### TASK OBJECTIVE:
Tell how many lines in the data below include the word "down". The answer is the number only.

### LISTED ENTRIES:
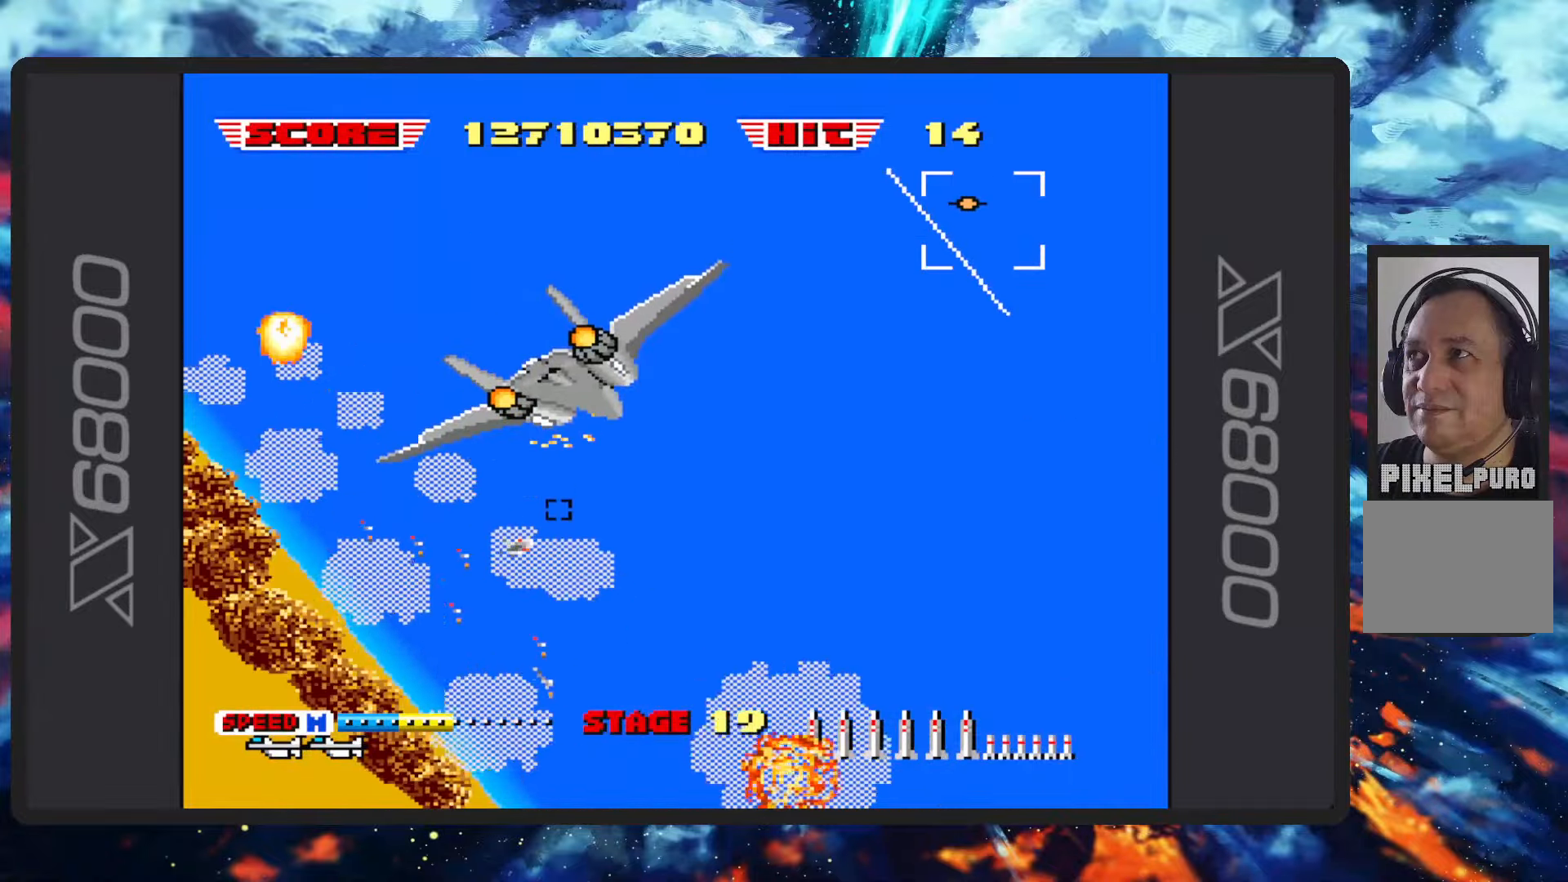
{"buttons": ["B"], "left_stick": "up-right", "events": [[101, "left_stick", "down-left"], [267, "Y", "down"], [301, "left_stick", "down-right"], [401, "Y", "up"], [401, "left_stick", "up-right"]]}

...

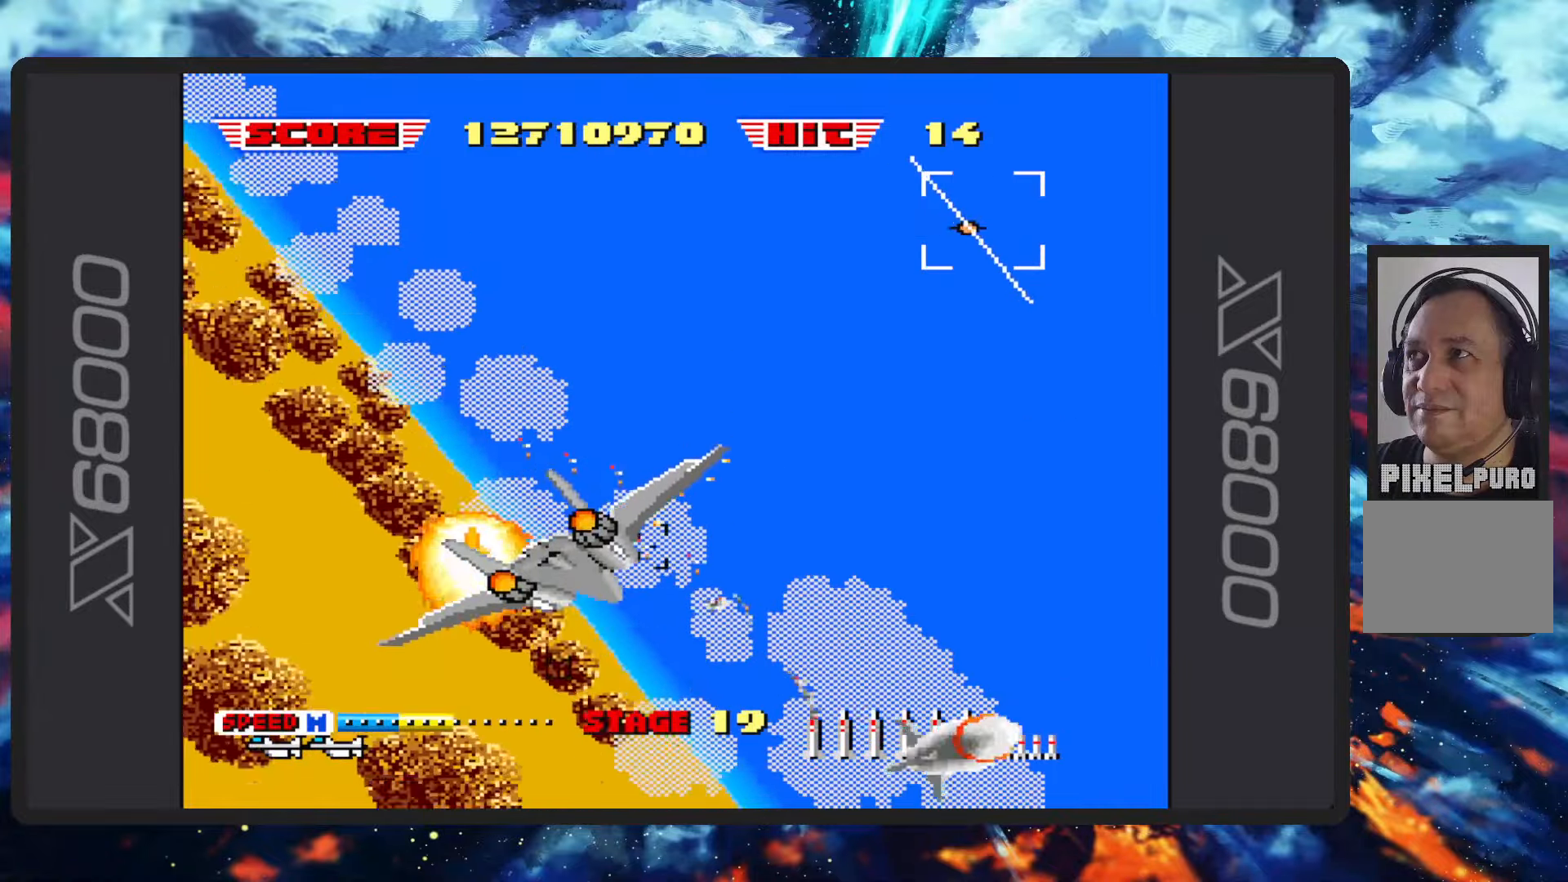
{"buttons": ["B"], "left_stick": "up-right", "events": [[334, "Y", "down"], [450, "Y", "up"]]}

...

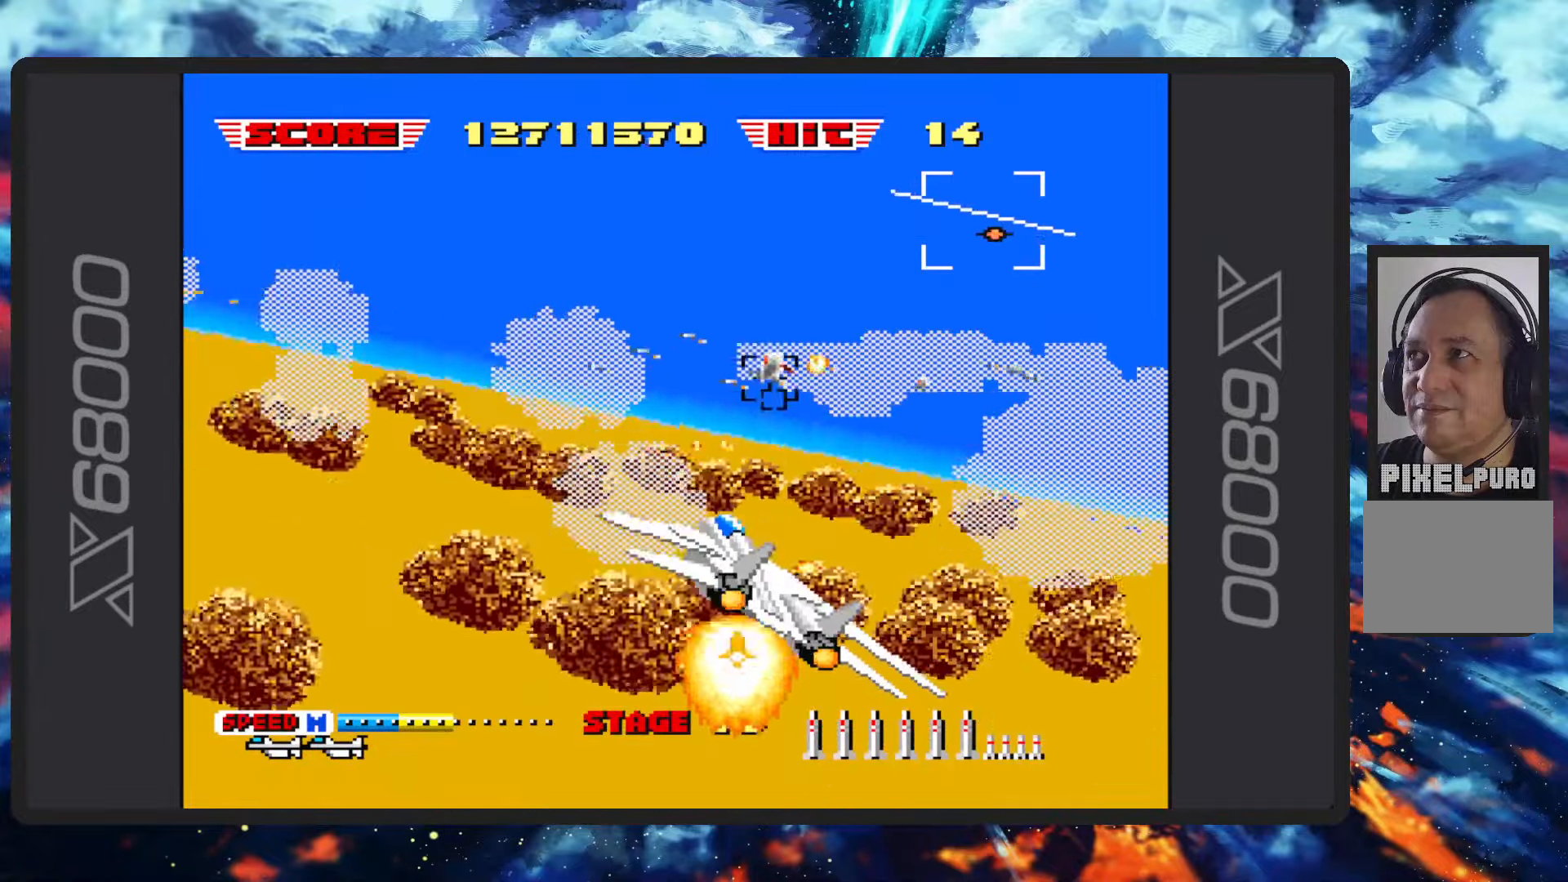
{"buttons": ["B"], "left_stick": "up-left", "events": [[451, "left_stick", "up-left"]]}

### WRITTEN RESPONSE:
2